**LIST OF TASKS:**
A. According to the page-load discussion, what is assigning to onload shorthand for?
B. Please carry the page-load discussion forward from its last line, finishing the answer that suggests placing the script at the bottom.

**SELECTED PASSAGE:**

[Start of Attachment]

Really, assigning to onload is just shorthand for doing it with listeners. This should work , though I haven't tested it.

window.addEventListener("load", showProducts);

2 Comments

Assigning a function to window.onload is a listener.
Yes, but not explicitly. That's what I meant by "shorthand"- the difference is purely syntactic, while exactly the same thing is going on under the covers.
1

With Jquery you could do something like this :

$(document).ready(function(){   
   showProducts();
}); 

It waits untill the page is loaded and then executes the function. You just put it in an external .js file and include it in your page.

(For the people downvoting this answer because it's Jquery, he said he couldn't use onload() so I just mentioned this option. )

5 Comments

if you don't know how to use JQuery, you have to include this ajax.googleapis.com/ajax/libs/jquery/1.7.2/jquery.min.js as a javascript file to your page. Here's the tutorial : docs.jquery.com/Tutorials
Hi glenn, in general, we try not to give jQuery-only answers on questions that are not tagged jQuery. While we all love jQuery, there are situations where we just plain can't use it, like for instance, when working on a JavaScript homework assignment where the use of a library is not allowed. With that said, I thin it would be acceptable for you to show jQuery as an aside, just not as your main answer. Good luck!
I completely understand, but I gave the jquery option because he can't use window.onload().
Sure, I understand. If you can, try to see if you can find a pure JavaScript solution. You can always edit your answer to improve it. Good luck :)
Read the OP: not allowed to write any js code in my html or to use onload or onclick. This is homework, and there is no need to load a 4,000 line library to do something so simple. The code to call the function is nearly bigger than the function itself.
1

Just place the script at the bottom:

<body>
    ...

[End of Attachment]

**DATASET EXTRACT:**
[Start of Attachment]

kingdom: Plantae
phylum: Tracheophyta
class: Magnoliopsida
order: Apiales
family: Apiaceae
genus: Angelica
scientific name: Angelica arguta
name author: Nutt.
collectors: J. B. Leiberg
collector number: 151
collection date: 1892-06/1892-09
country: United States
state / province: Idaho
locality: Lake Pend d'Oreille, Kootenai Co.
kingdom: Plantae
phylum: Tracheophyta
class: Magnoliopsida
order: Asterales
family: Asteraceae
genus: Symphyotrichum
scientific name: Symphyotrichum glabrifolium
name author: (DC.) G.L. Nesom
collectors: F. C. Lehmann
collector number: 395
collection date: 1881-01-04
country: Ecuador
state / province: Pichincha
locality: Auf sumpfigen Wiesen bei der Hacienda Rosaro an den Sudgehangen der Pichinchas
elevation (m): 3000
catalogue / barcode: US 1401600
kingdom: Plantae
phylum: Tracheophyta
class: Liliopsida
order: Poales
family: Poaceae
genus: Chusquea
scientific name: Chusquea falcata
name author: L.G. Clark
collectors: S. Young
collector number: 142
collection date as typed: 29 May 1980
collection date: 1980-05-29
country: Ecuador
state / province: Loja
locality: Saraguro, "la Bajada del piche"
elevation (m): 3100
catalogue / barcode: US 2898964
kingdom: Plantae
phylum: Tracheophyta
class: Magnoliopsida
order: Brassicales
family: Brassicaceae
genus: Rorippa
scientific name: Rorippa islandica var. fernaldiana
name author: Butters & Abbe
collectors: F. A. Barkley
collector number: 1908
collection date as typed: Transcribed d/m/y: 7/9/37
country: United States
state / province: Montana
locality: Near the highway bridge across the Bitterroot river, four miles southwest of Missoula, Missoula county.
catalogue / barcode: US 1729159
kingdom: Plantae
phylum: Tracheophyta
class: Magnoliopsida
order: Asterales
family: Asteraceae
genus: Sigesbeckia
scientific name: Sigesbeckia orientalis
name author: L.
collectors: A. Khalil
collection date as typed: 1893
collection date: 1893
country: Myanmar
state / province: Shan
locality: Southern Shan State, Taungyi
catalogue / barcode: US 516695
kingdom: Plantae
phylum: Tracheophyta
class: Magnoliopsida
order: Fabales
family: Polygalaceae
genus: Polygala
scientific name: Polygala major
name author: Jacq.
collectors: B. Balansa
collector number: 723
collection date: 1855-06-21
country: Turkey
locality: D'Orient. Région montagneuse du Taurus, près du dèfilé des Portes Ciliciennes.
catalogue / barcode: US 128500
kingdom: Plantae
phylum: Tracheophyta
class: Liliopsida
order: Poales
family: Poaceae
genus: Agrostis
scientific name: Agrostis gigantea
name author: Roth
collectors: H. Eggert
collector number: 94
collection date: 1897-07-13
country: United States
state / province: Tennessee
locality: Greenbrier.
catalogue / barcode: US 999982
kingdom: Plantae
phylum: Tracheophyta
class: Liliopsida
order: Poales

[End of Attachment]

**LIST OF ANSWERS:**
A. Doing it with listeners.

B.
    <script type="text/javascript">
        myFunction();
    </script>
</body>

Comments

0

John Resig's simplified version from "Pro JavaScript Techniques". It depends on addEvent.

var ready = ( function () {
  function ready( f ) {
  if( ready.done ) return f();

  if( ready.timer ) {
    ready.ready.push(f);
  } else {
    addEvent( window, "load", isDOMReady );
    ready.ready = [ f ];
    ready.timer = setInterval(isDOMReady, 13);
  }
};

function isDOMReady() {
   if( ready.done ) return false;

   if( document && document.getElementsByTagName && document.getElementById && document.body ) {
     clearInterval( ready.timer );
     ready.timer = null;
     for( var i = 0; i < ready.ready.length; i++ ) {
       ready.ready[i]();
     }
     ready.ready = null;
     ready.done = true;
   }
}

  return ready;
})();

window.onload would work, but it is a different beast. jQuery's $(document).ready() is much more complex and better in most scenarios.

Comments

0

Given your criteria of "no script in the HTML" and "no onload or onclick listener", you can put the function into a separate file and run it from a script element at the foot of the page:

<script type="text/javascript" src="showproducts.js"></script>

so now you have no script in the page and no listeners. The code will be executed when the element is added to the DOM, so as long as it is after the related DIV, you're fine.

Incidentally, you don't even need a function, you can just put the statements from the function body into the file.